RUTHERFORD COUNTY, Tenn. (WKRN) — Crews were back on the water Tuesday as investigators continued to work to determine what caused a small jet with seven people on board to crash into Percy Priest Lake.
When you are working with a debris field that’s a half mile wide and underwater, you are bound to face some challenges. Divers say while the water is shallow, it’s black with no visibility.
“The part of the lake that the wreckage is in is in about five to seven feet of water, but the visibility is absolutely zero,” Cody Smith with Rutherford County Fire and Rescue’s Special Operations Team told News 2.
It’s a difficult operation, but with the help of more than a dozen agencies, each of their resources crews wrapped search and recovery efforts on the water Tuesday.
The Tennessee Wildlife Resources Agency has two Remote Operated Vehicles or ROV’s that served as a valuable tool in recovery efforts for parts of the Cessna C501, as well as any human remains.

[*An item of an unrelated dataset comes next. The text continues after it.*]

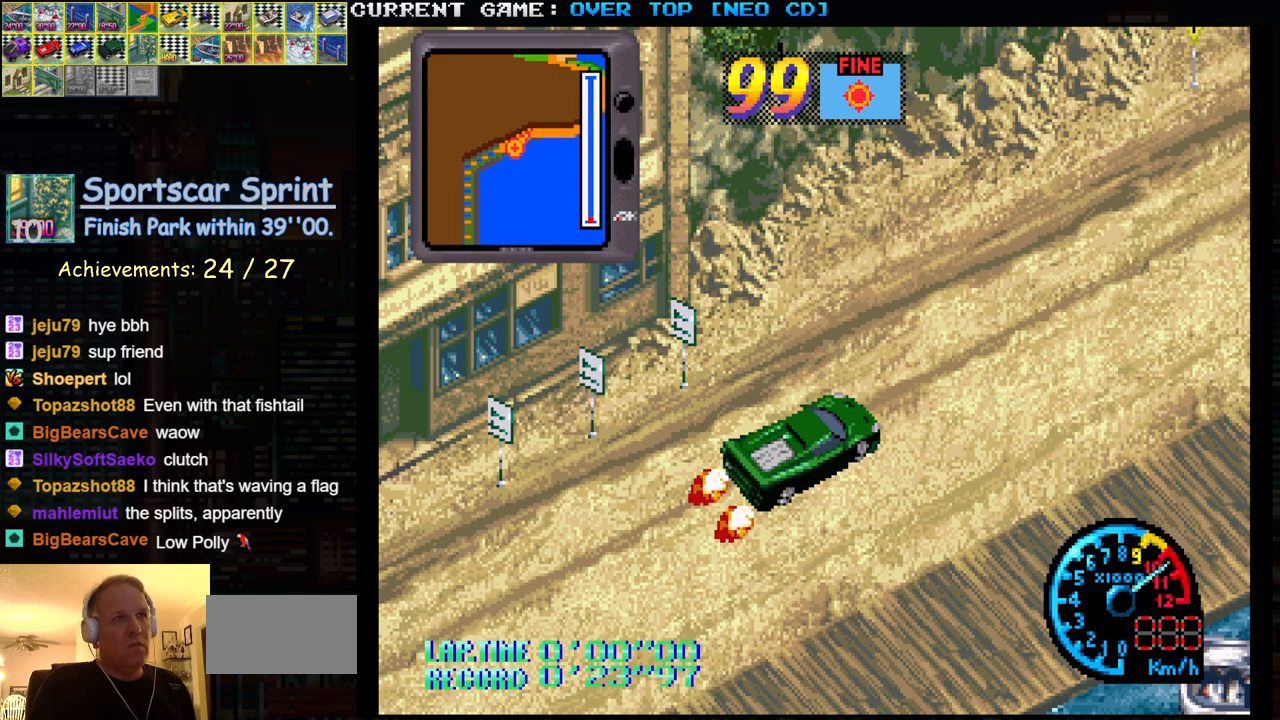
{"buttons": ["SQUARE"], "left_stick": "center", "events": []}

“It’s basically a small submarine and it’s remote controlled. The operator sits on a boat. The cord, the umbilical cord that’s attached to the ROV, supplies the power,” said Barry Cross, TWRA Communication & Outreach Coordinator.
The ROV runs on a grid pattern, it has a camera and light with militant-grade sonar that Cross says can see as far as 300 feet out.

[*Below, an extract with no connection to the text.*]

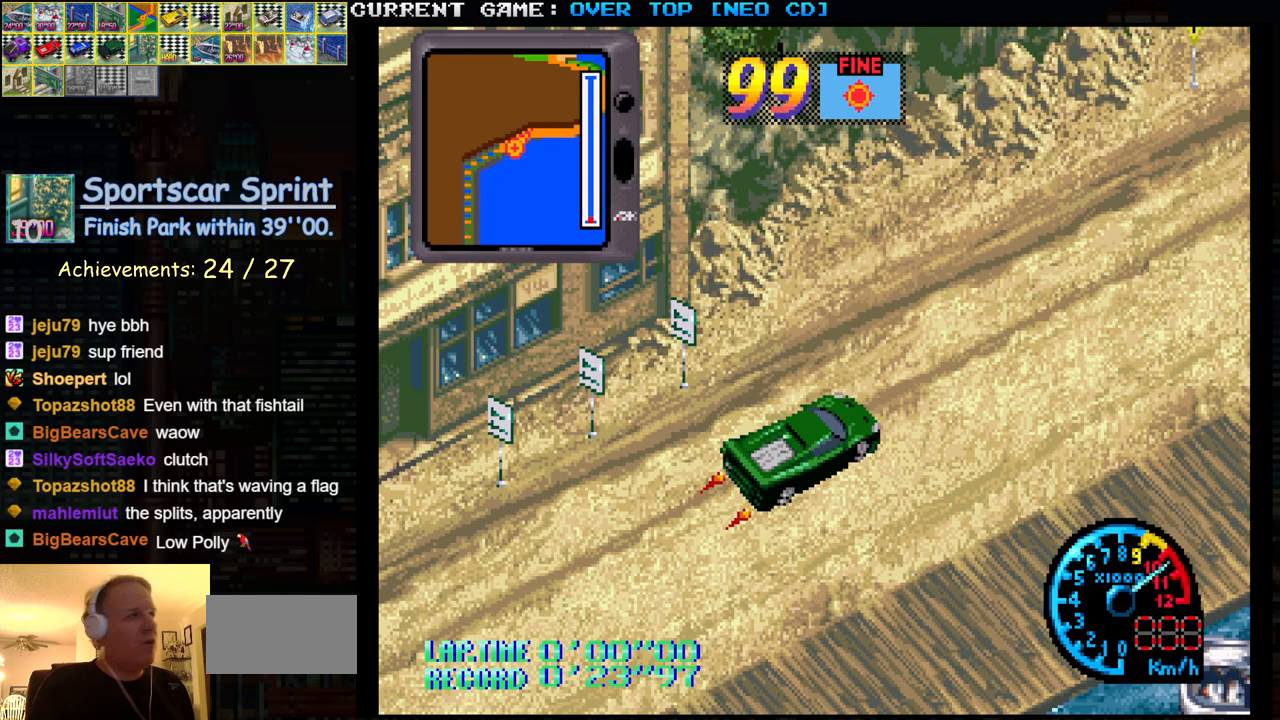
{"buttons": ["SQUARE"], "left_stick": "center", "events": []}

“The ROV can go down, it can identify something. It can actually go up to that item of interest and attach to it, and divers can follow the umbilical cord down to it, so it makes it safer for the diver,” explained Cross.
On Monday, officials escorted a barge carrying a crane and an underwater drone to the site where both engines, along with more human remains were recovered from the water.
Smith told News 2 that divers pass all the items recovered over to the NTSB as the investigation continues.
The Medical Examiner’s Office confirmed the remains of four men and three women that were on the plane. The office will work with the Middle Tennessee Regional Forensic Center to positively identify the remains biologically and scientifically.
All those on board were members of Remnant Fellowship Church of Brentwood and all are presumed deceased. The victims were identified by the church as:
- William J. Lara
- Gwen Shamblin Lara
- Jennifer J. Martin
- David L. Martin
- Jessica Walters
- Jonathan Walters
- Brandon Hannah
The preliminary investigation could take up to 14 days, according to the NTSB, and the entire investigation could take 18 to 24 months.
The Lamar Hill Boat Ramp reopened Tuesday, but the Fate Sanders Recreation Area will remain closed until further notice.